Even Emanuel et al. concede that communication between patient and model remains “a particular point of failure.” As a primary care doctor whose recommendations rest entirely on human-human communication, I might swap “particular” for “catastrophic.” In Google’s study, the actors rated the AI favorably on empathy and rapport, but rapport with an actor is rehearsed. Even Google admits that actors cannot replicate the complexity and unpredictability of real patients. The machines win at answer generation; what hasn’t been shown is their ability to build what undergirds every answer: trust from a person who is sick, scared, and not yet sure what her problem is.
There are questions that emerge only between two people who have time and a reason to be honest with each other—the question beneath the question. Patients will disclose remarkable things to a machine. But discovery is not the same thing as disclosure. The art of medicine includes helping a patient articulate her true problems—medical, social, and emotional—in such a way that this information shapes our treatment plan. It requires time and patience and sometimes awkward silences. That is not something any chatbot has been shown to do.
This is not an argument against AI in medicine. In my own practice, an ambient AI scribe drafts my visit notes so I can look at my patient rather than at a screen. AI drafts letters to insurance companies that refuse to cover my patients’ medications. These are the administrative tasks that don’t require a human—and that have been crowding out the human experience of medical care for decades.

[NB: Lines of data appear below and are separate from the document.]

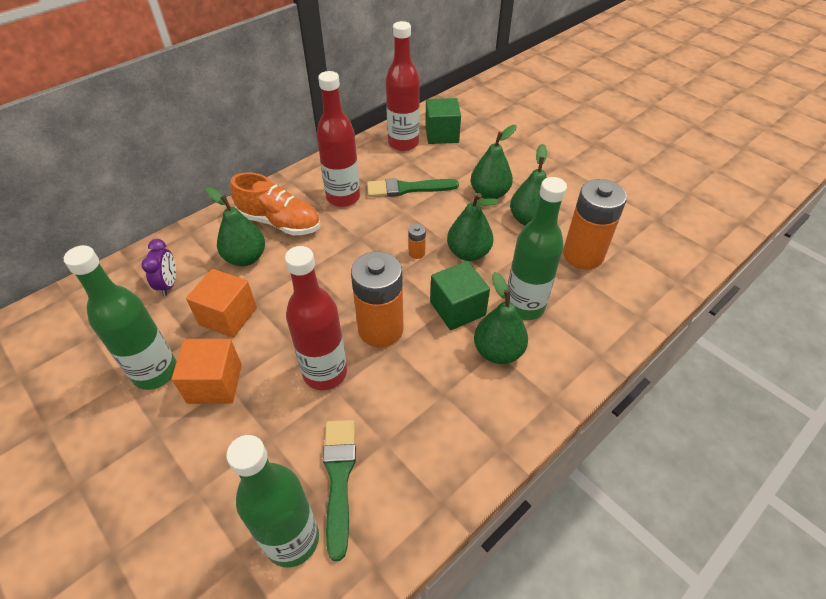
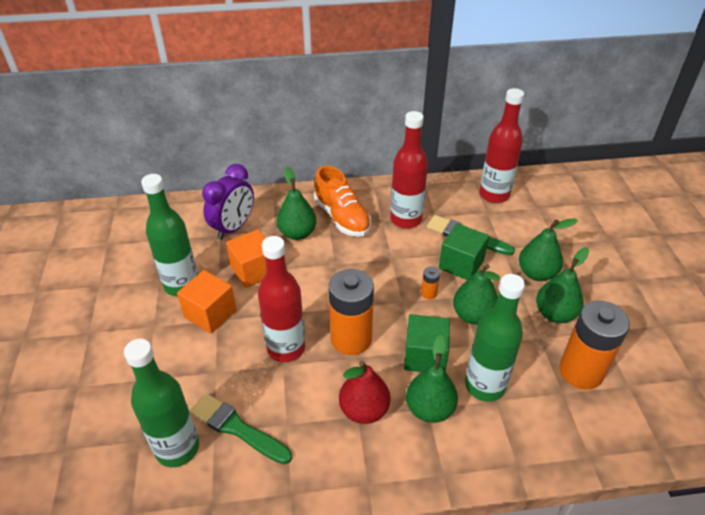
camera: 35 degrees right, 5 degrees down
purple clock [141,239,176,296] -> purple clock [202,164,254,240], size x1.65
green brush [323,420,356,561] -> green brush turned 90 degrees counterclockwise [190,393,292,464]
green cube [425,98,461,144] -> green cube moved to [439,223,489,280]
none -> red pear [339,360,390,424]

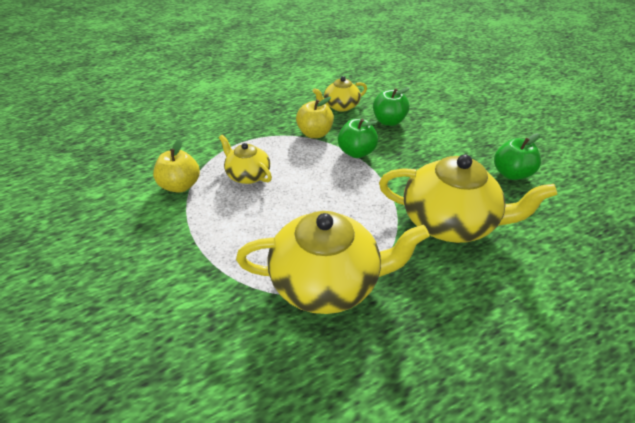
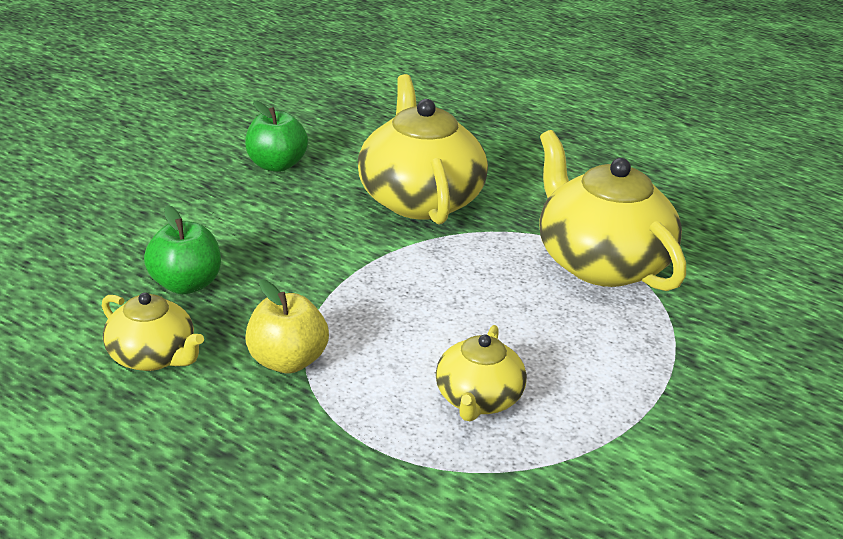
camera: 120 degrees left, 10 degrees down
yellow apple [153,139,200,193] -> none
green apple [338,118,378,158] -> none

So here is the assignment. Give AI the gruntwork that has hollowed out primary care: the documentation, the prior authorizations, the inbox triage that forces doctors to look at screens instead of the patient. Then pay for human conversations, not just the procedures and prescriptions that follow them. Otherwise, AI will simply shrink the fifteen-minute appointment to ten. Use LLMs for diagnoses—great—if they are so much better than us, but only after the conversation, after trust is built, after the patient has had time to surface her real problem. And teach clinicians—and patients—the skill no model yet replicates: knowing which question to ask, and which question to ask yourself first. Even JAMA’s authors call for urgent work on reimbursement and medical education. At least we agree on the path forward, even if we disagree on the destination.
My patient didn’t need a prescription drug; she needed a human to understand her. The allure of the quick fix is human nature; the problem is that it’s inhuman to suggest there are easy solutions to being alive. Questions like: What keeps you up at night? What’s going on in your life? are the ones no one—human or machine—thinks to ask. Let’s build a system that gives doctors time to ask them.

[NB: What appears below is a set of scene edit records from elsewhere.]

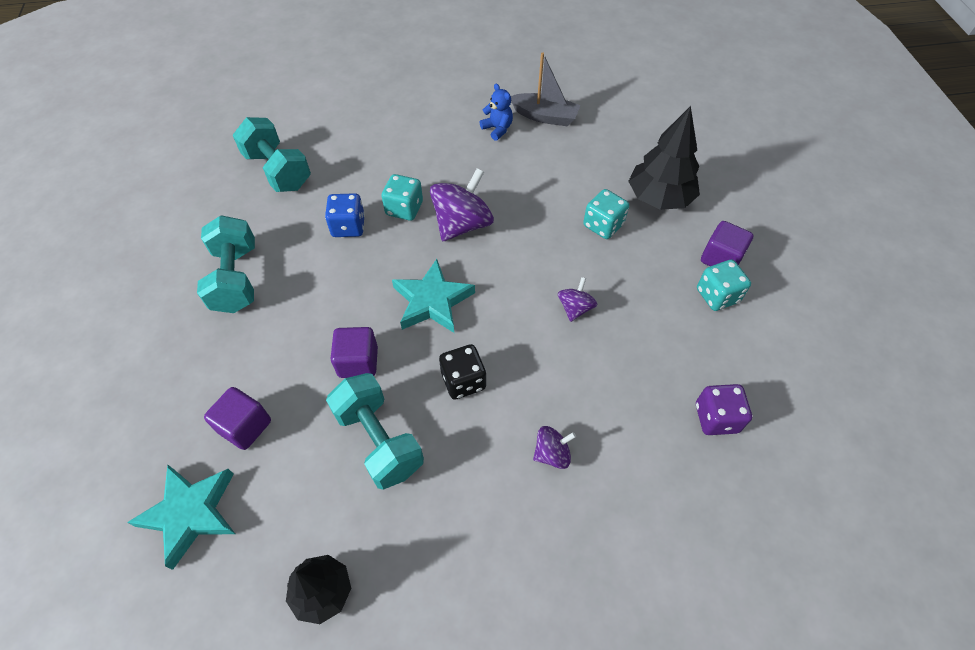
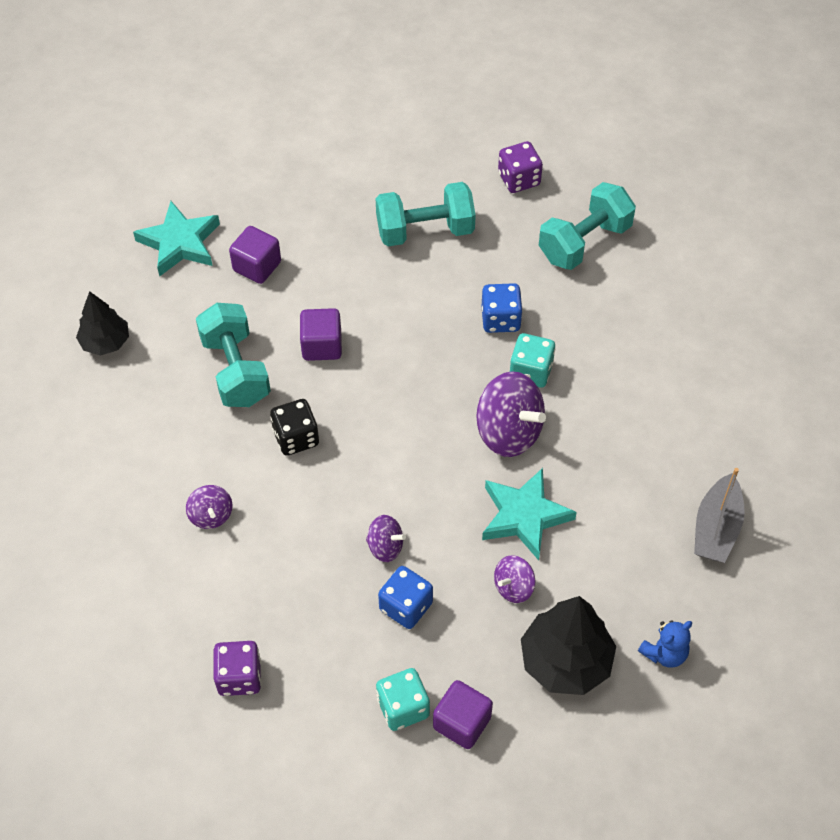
camera: 90 degrees right, 0 degrees up
turquoise dumbbell [326,373,424,490] -> turquoise dumbbell turned 75 degrees counterclockwise [196,303,271,407]
turquoise star [392,259,475,333] -> turquoise star moved to [482,468,577,560]
blue teddy bear [480,84,513,141] -> blue teddy bear moved to [638,620,692,668]
turquoise dice [583,189,629,239] -> purple spinning top [494,555,535,603]
none -> blue dice [378,566,433,629]
none -> purple dice [498,141,543,193]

Lucy McBride, MD, is a primary care physician in Washington, DC, and the author of Beyond the Prescription: A Doctor’s Guide to Taking Charge of Your Health.

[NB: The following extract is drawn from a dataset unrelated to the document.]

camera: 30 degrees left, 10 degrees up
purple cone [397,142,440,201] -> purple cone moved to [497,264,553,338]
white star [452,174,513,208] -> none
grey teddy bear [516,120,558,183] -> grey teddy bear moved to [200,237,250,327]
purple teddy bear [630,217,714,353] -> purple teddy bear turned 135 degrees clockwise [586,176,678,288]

I sure appreciate this article. I am doing my best not to become that crotchety jaded old man with AI’s miraculous help for humans - although I AM jaded by the propaga-I mean media-that says AI will kill us all by next week. Besides, humans have been using AI to kill humans for awhile now. I digress, er, sorry. I have watched what I call clicker medicine replace critical thinking, a very real politicization of medical care, and wonder why anyone would even WANT to be in primary care. We need as many Dr. McBrides as possible, and if my own senses notice anything other than human in my care, I’ll find another PCP while I still have an option.
AI isn’t making anyone smarter. It brings laziness, loss of critical or imaginative thinking, and is bringing on a new generation of people watching a screen or phone. I loved the article and it’s 100% true. Great job.